▶ **PROBLEM REQUIREMENTS**
Without the images, print all the entries below exactly as given.

--- START ---

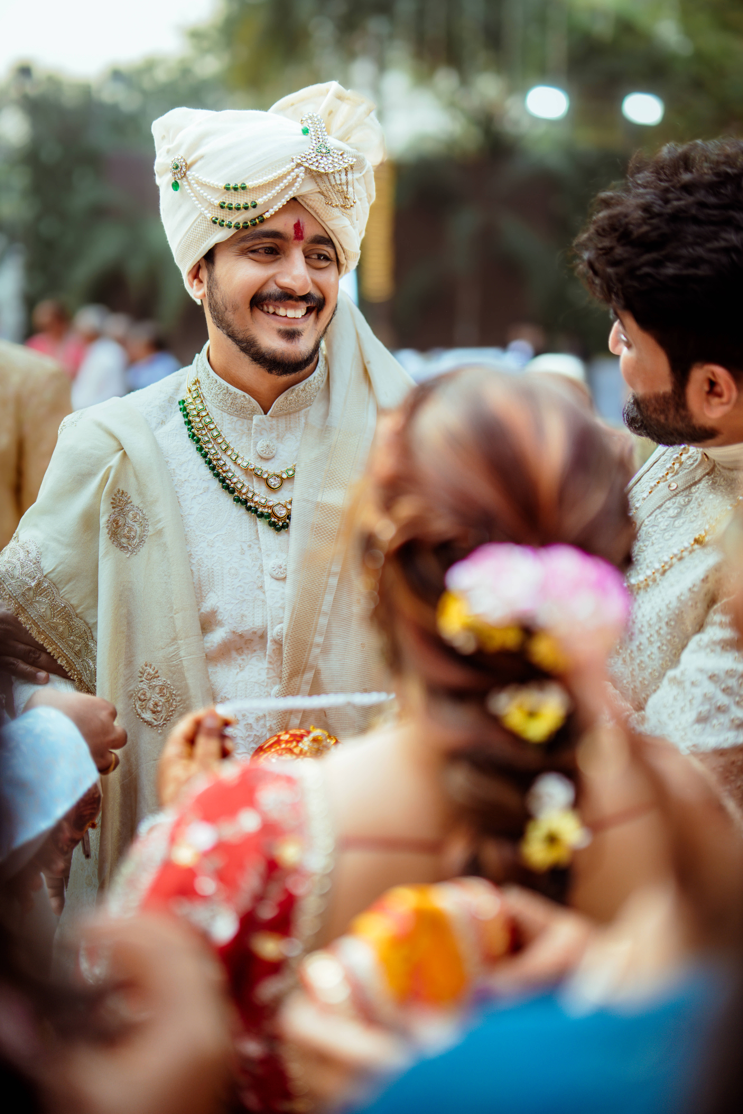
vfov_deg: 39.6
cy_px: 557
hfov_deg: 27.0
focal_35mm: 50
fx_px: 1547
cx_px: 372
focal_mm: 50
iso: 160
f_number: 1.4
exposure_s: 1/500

--- END ---

▶ **TASK SOLUTION**
vfov_deg: 39.6
cy_px: 557
hfov_deg: 27.0
focal_35mm: 50
fx_px: 1547
cx_px: 372
focal_mm: 50
iso: 160
f_number: 1.4
exposure_s: 1/500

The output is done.